++++ Выбранный отрывок ++++
Справедливости ради отметим, что еще в советский период идея «культурной гегемонии» одного из кавказских народов над другими встретила обоснованное возражение. Многие историки обращали внимание на единые корни этносов региона. Так, например, А.Р. Магомедов, определяя задачи кавказоведов, отмечал: «Крупной проблемой... является вопрос об этногенезе кавказских народов. При освещении истории Кавказа надо всячески подчеркивать общность происхождения народов Кавказа (курсив мой - А.Дз.), обусловившую в последующем многие черты их культурной близости, ставшую одной из объективных предпосылок их дружбы.. Этногенез каждой из народностей Кавказа следует рассматривать как часть сложных этногенетических процессов, протекавших не только на ее локальной территории, но и в более широких рамках всего кавказского региона» (352, с. 131-132).

На первый взгляд, такой подход представляется «установкой сверху». Но трудно заподозрить в выполнении социального заказа «сверху» утверждения раннесредневековых закавказских и византийских историков, приводящих

23 данные о едином происхождении народов Кавказа. Причем, как будет показано ниже, процесс этнической консолидации некоторых горских народов представлялся им настолько интенсивным, что речь велась практически об одном народе. Леонтий Мровели вообще выводил все горские народы от одного предка - Таргамоса.

Здесь же отметим еще одну мысль А.Р. Магомедова: XII-XV вв. освещены в исторической литературе слабо (в особенности для Северного Кавказа), ибо письменных источников по этому времени заметно меньше, чем по предшествующему и последующему периодам, и в то же время археологические исследования редко касаются этого времени. Следовательно, «источниковая база исследования XII-XV вв. очень узка, причем лучше всего оказывается освещенной военная история (т.е. сугубо внешний по отношению к истории Кавказа фактор), что и приводит к невольному искажению в восприятии истории этого периода даже в трудах специалистов» (352, с. 135-136). Надо признать, что ситуация с исследованием означенного «темного периода» в истории региона за прошедшую четверть столетия не намного изменилась.
++++
■ Задание
Можете отредактировать отрывок о происхождении народов Кавказа от «На первый взгляд, такой» до «предка - Таргамоса.», заменив «сверху» на «свыше»?
++++ Извлечённые материалы ++++
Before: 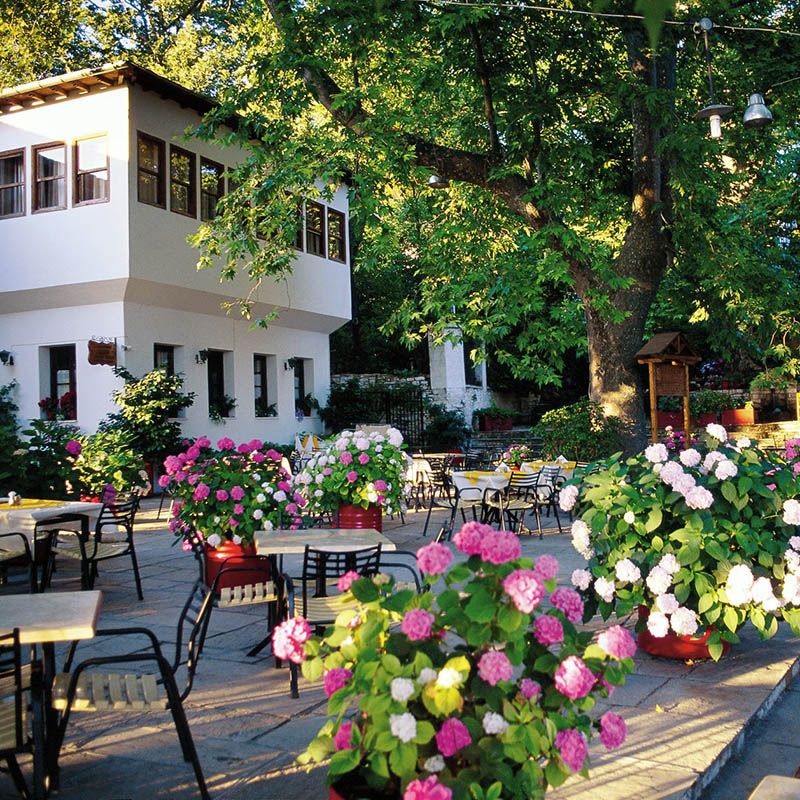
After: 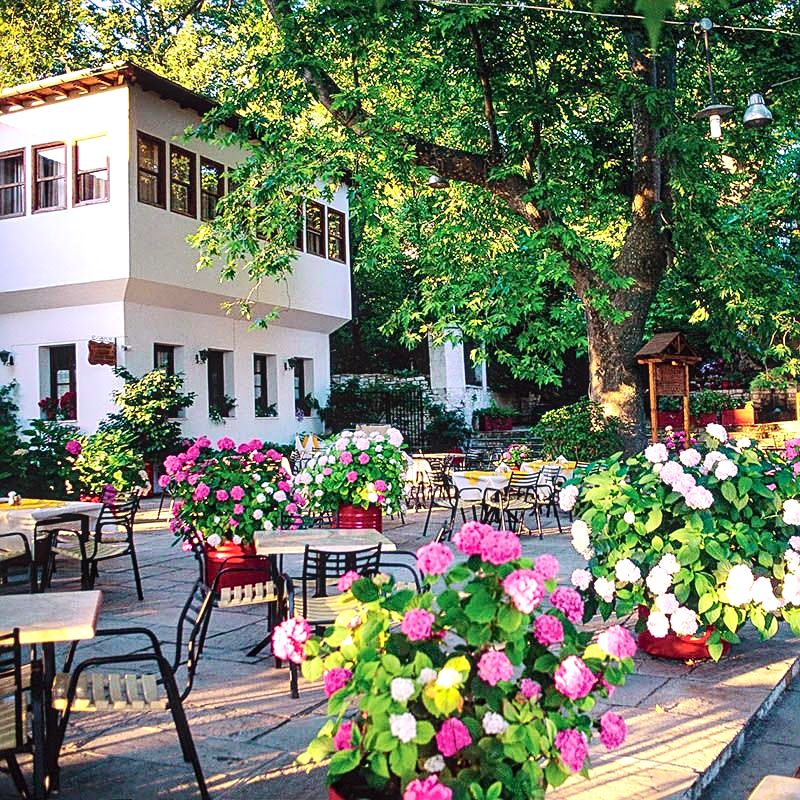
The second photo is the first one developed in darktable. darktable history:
exposure: exposure 0.64 EV, compensate highlight preservation false
tone curve: curves: ch0 [(0, 0.025) (0.15, 0.143) (0.452, 0.486) (0.751, 0.788) (1, 0.961)]; ch1 [(0, 0) (0.43, 0.408) (0.476, 0.469) (0.497, 0.507) (0.546, 0.571) (0.566, 0.607) (0.62, 0.657) (1, 1)]; ch2 [(0, 0) (0.386, 0.397) (0.505, 0.498) (0.547, 0.546) (0.579, 0.58) (1, 1)], color space Lab, independent channels, preserve colors none
sharpen: on, module defaults
local contrast: on, module defaults
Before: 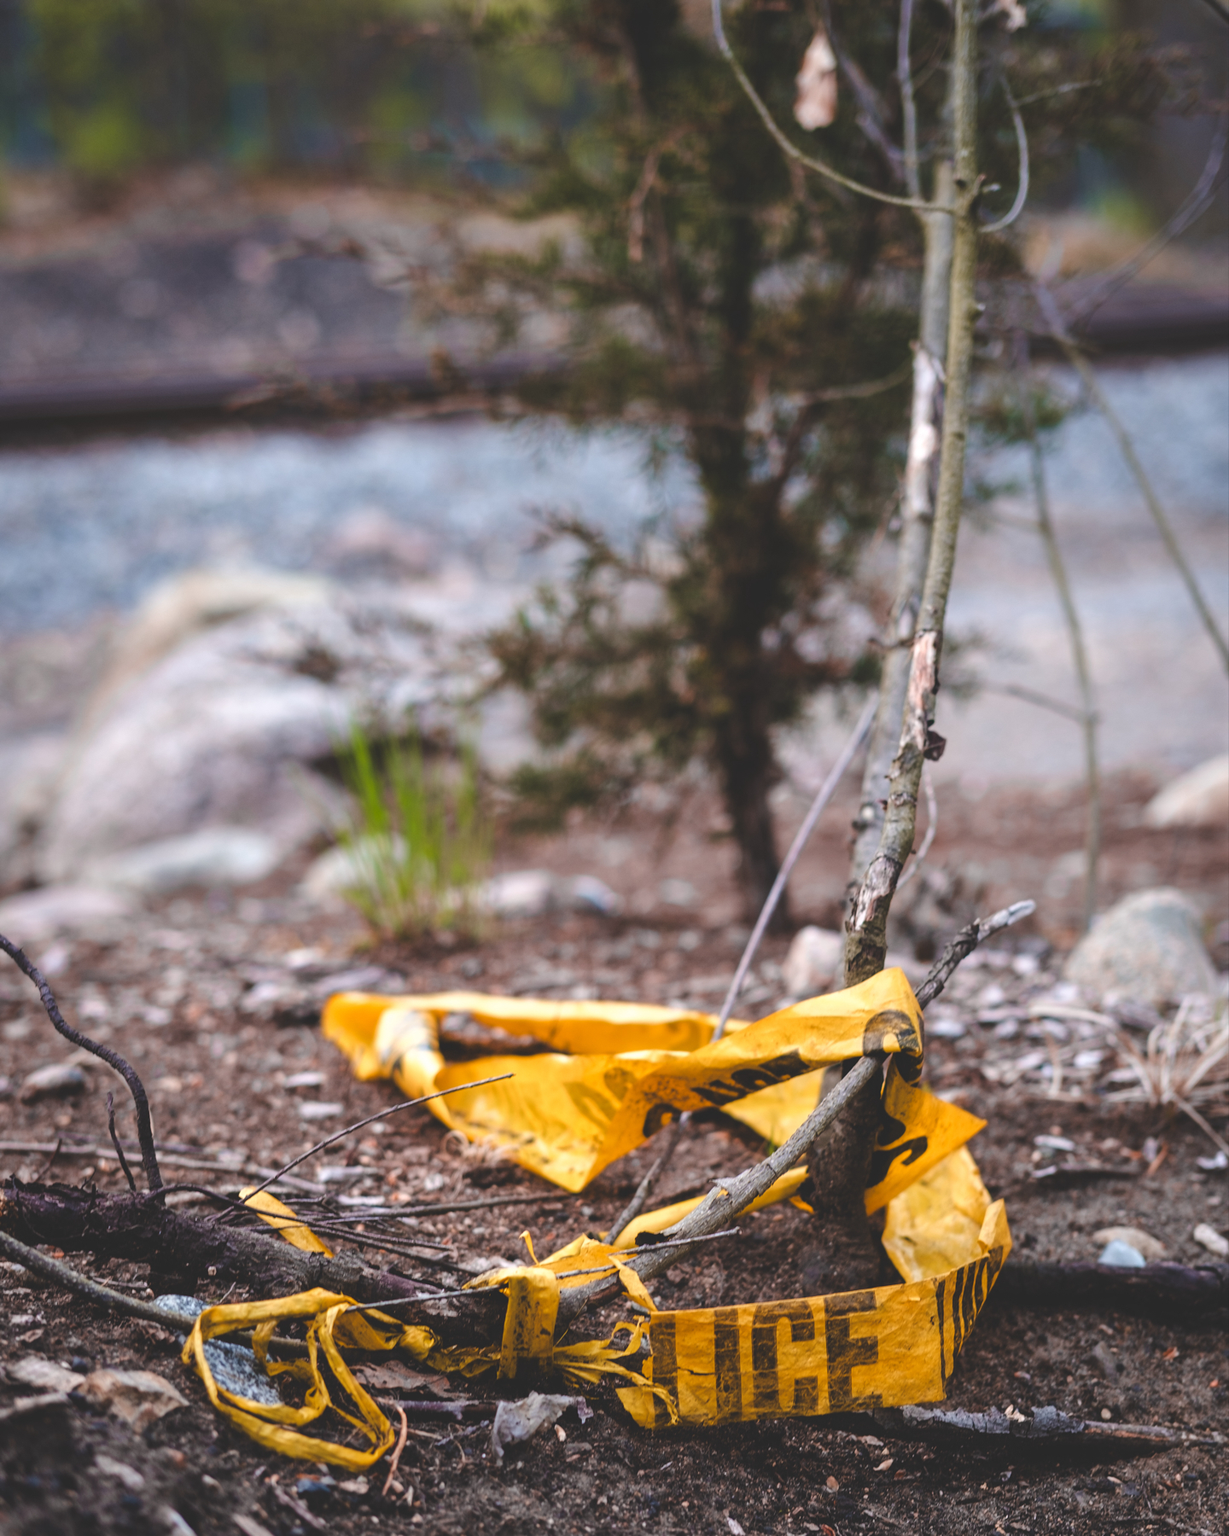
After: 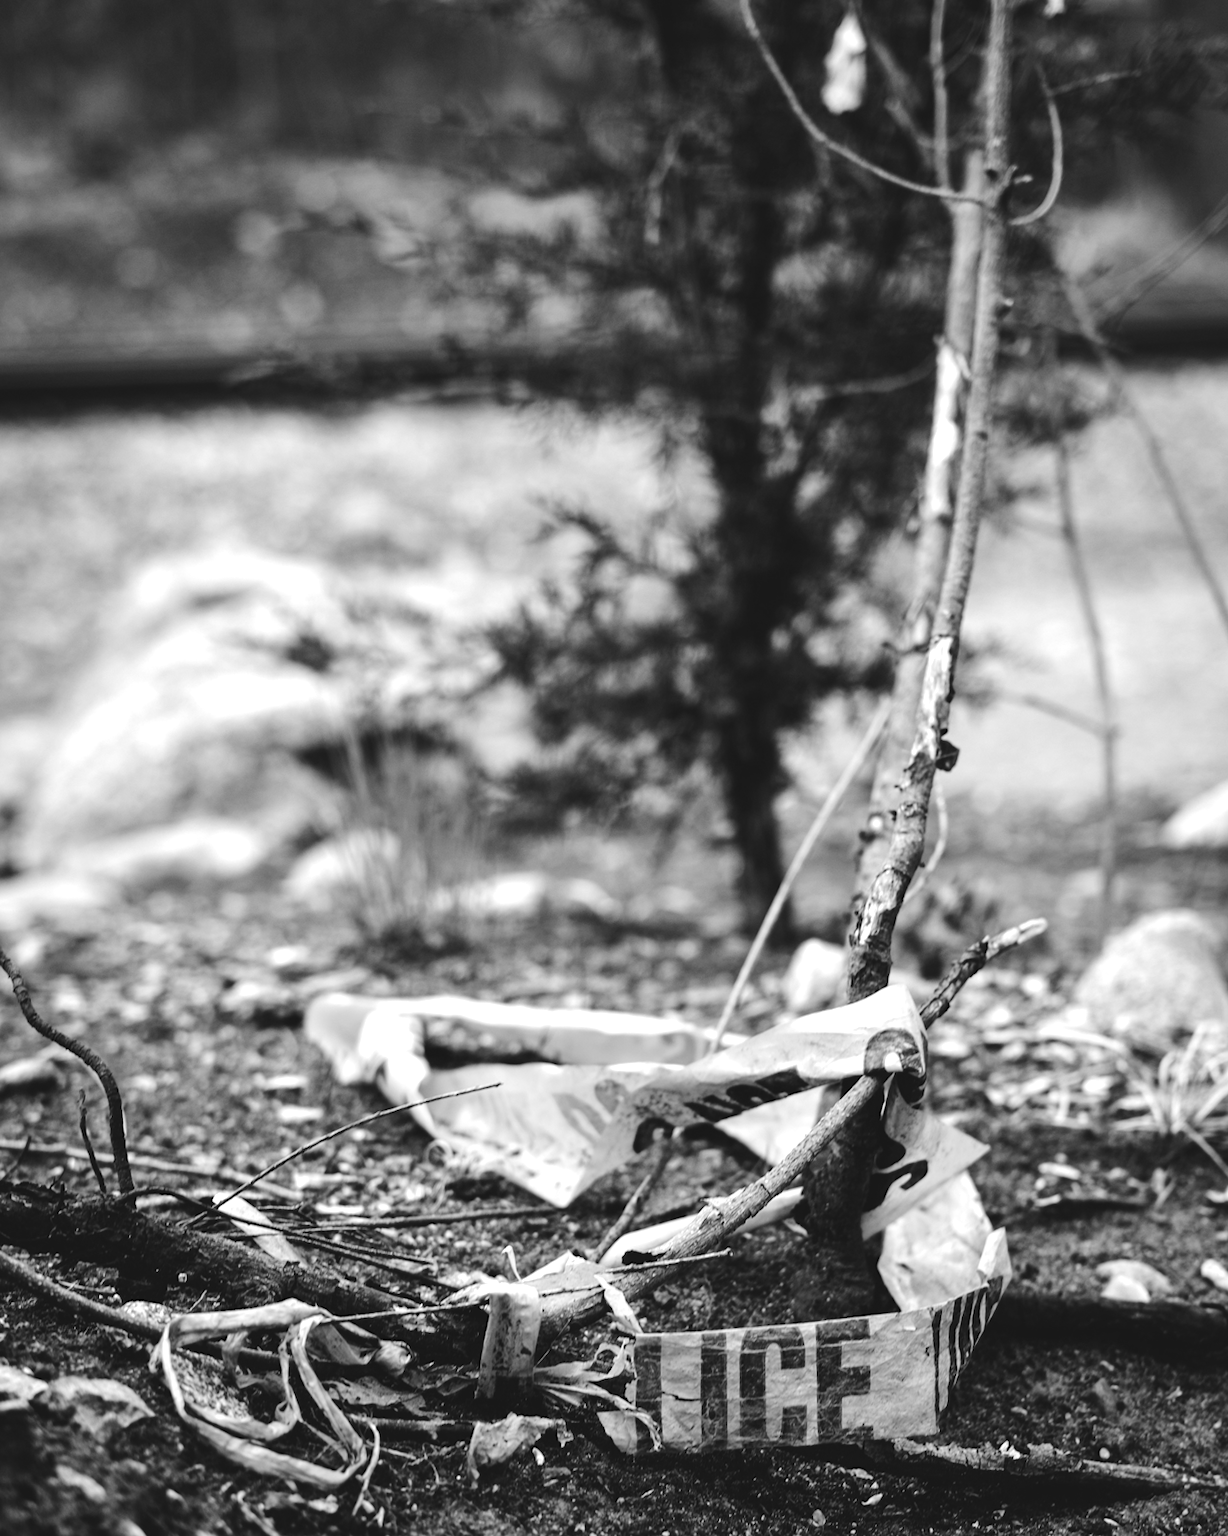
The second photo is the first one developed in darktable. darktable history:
tone equalizer: -8 EV -0.75 EV, -7 EV -0.7 EV, -6 EV -0.6 EV, -5 EV -0.4 EV, -3 EV 0.4 EV, -2 EV 0.6 EV, -1 EV 0.7 EV, +0 EV 0.75 EV, edges refinement/feathering 500, mask exposure compensation -1.57 EV, preserve details no
crop and rotate: angle -1.69°
tone curve: curves: ch0 [(0, 0) (0.087, 0.054) (0.281, 0.245) (0.532, 0.514) (0.835, 0.818) (0.994, 0.955)]; ch1 [(0, 0) (0.27, 0.195) (0.406, 0.435) (0.452, 0.474) (0.495, 0.5) (0.514, 0.508) (0.537, 0.556) (0.654, 0.689) (1, 1)]; ch2 [(0, 0) (0.269, 0.299) (0.459, 0.441) (0.498, 0.499) (0.523, 0.52) (0.551, 0.549) (0.633, 0.625) (0.659, 0.681) (0.718, 0.764) (1, 1)], color space Lab, independent channels, preserve colors none
exposure: compensate highlight preservation false
white balance: red 1.042, blue 1.17
monochrome: on, module defaults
++++
■ Результат задания
На первый взгляд, такой подход представляется «установкой свыше». Но трудно заподозрить в выполнении социального заказа «свыше» утверждения раннесредневековых закавказских и византийских историков, приводящих

23 данные о едином происхождении народов Кавказа. Причем, как будет показано ниже, процесс этнической консолидации некоторых горских народов представлялся им настолько интенсивным, что речь велась практически об одном народе. Леонтий Мровели вообще выводил все горские народы от одного предка - Таргамоса.